At the edge of the yard on my dad’s property grew a large bed of vibrant orange tiger lilies. Every year as early summer came, they popped up and opened toward the sky. They were not just another patch of old-fashioned flowers; they had been planted 60 years before by my English great-grandmother when she lived in an old cabin on the family farm during my grandfather’s boyhood. When I was young, I marveled that my great grandmother, who I had never met, had planted those flowers that still sprung forth every year.

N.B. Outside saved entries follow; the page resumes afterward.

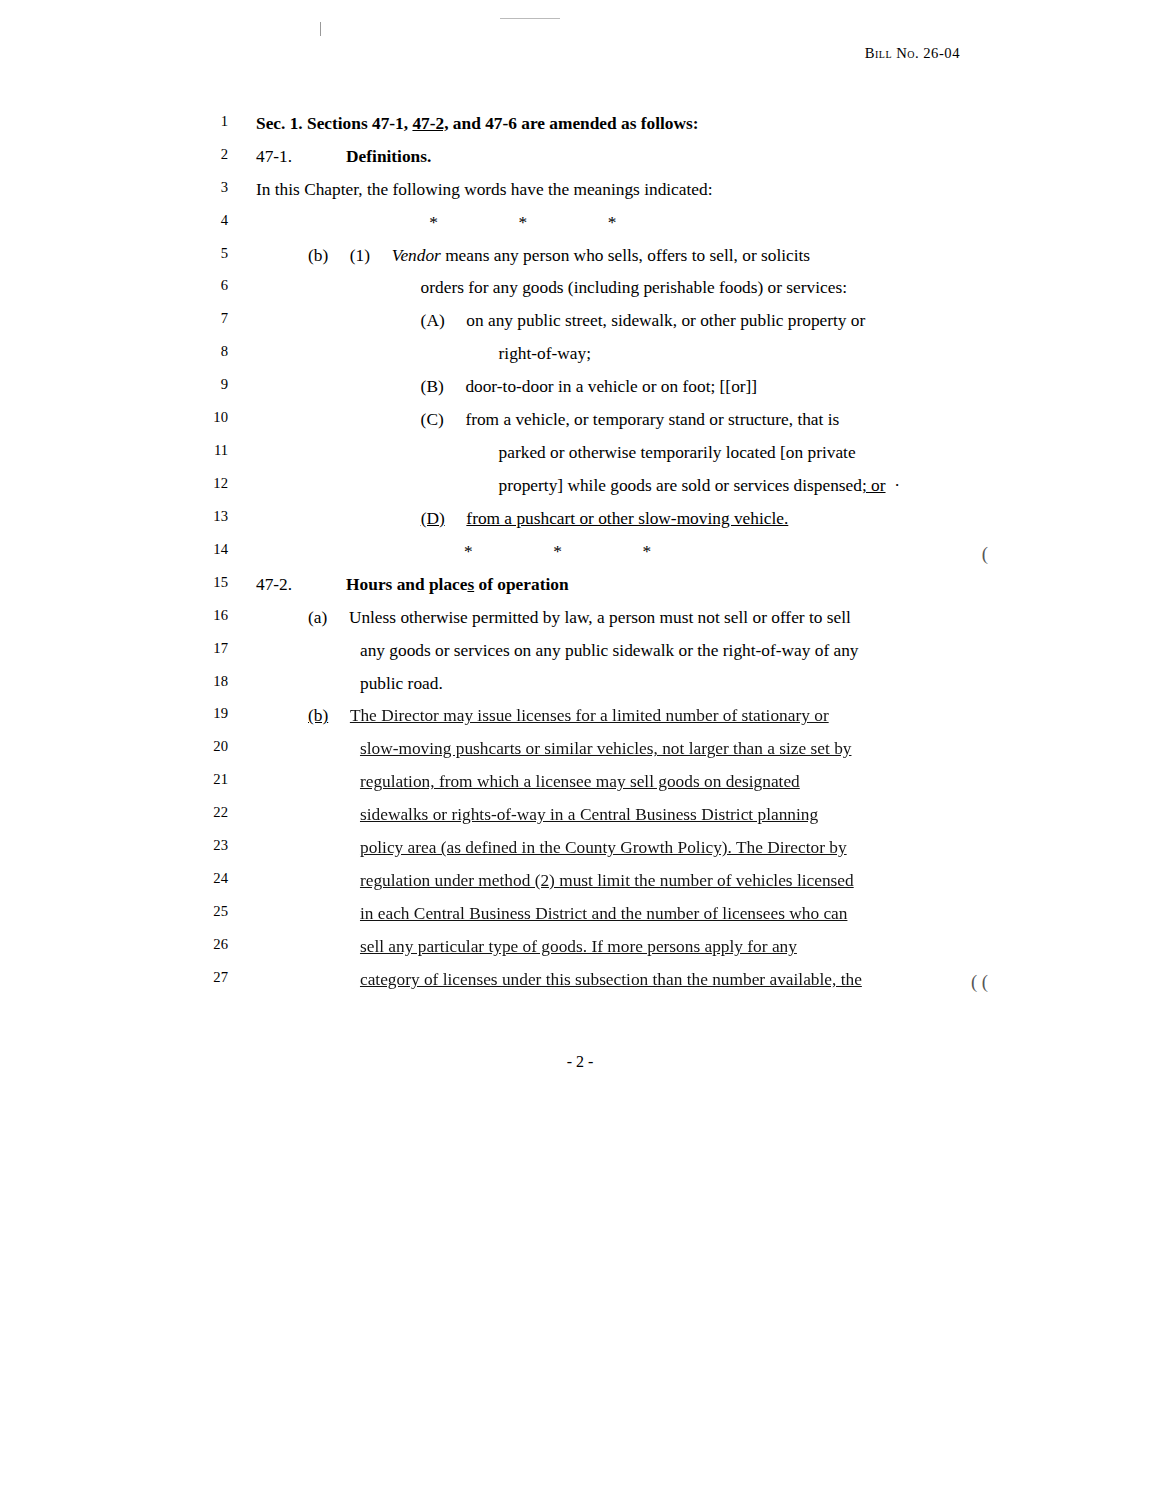Bill No. 26-04
Sec. 1. Sections 47-1, 47-2, and 47-6 are amended as follows:
47-1. Definitions.
In this Chapter, the following words have the meanings indicated:
* * *
(b) (1) Vendor means any person who sells, offers to sell, or solicits
orders for any goods (including perishable foods) or services:
(A) on any public street, sidewalk, or other public property or
right-of-way;
(B) door-to-door in a vehicle or on foot; [[or]]
(C) from a vehicle, or temporary stand or structure, that is
parked or otherwise temporarily located [on private
property] while goods are sold or services dispensed; or ·
(D) from a pushcart or other slow-moving vehicle.
* * *(
47-2. Hours and places of operation
(a) Unless otherwise permitted by law, a person must not sell or offer to sell
any goods or services on any public sidewalk or the right-of-way of any
public road.
(b) The Director may issue licenses for a limited number of stationary or
slow-moving pushcarts or similar vehicles, not larger than a size set by
regulation, from which a licensee may sell goods on designated
sidewalks or rights-of-way in a Central Business District planning
policy area (as defined in the County Growth Policy). The Director by
regulation under method (2) must limit the number of vehicles licensed
in each Central Business District and the number of licensees who can
sell any particular type of goods. If more persons apply for any
category of licenses under this subsection than the number available, the( (
- 2 -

Tiger lilies are a native to Asia, and are thought to represent friendship and prosperity, among other things. In our culture, prosperity often means wealth and the accumulation of material possessions or status. Currently, it is something we long to return to in our nation. Biblical prosperity is something more valuable than money and more lasting than all the fine things we seek to own. It is the health of our soul and spirit:
Beloved, I pray that in every way you may succeed and prosper and be in good health [physically], just as [I know] your soul prospers [spiritually]. 3 John 2
The Apostle John longed for those he taught to experience true and lasting prosperity. He understood that by caring for both the soul (mind, will, and emotions), the spirit (deepest and eternal part of our being), that our whole life would be strong and flourishing even though we would face trials and tribulation in this world.
Those lovely flowers planted by my great grandmother brought color and beauty to the edge of a dusty farm road for generations. I imagine she even displayed bouquets of the orange beauties on her dinner table to welcome summer into her little cabin home. But as lovely as they were, they could never compare to the beauty of a prosperous, healthy soul and spirit yielded to the Hand of God.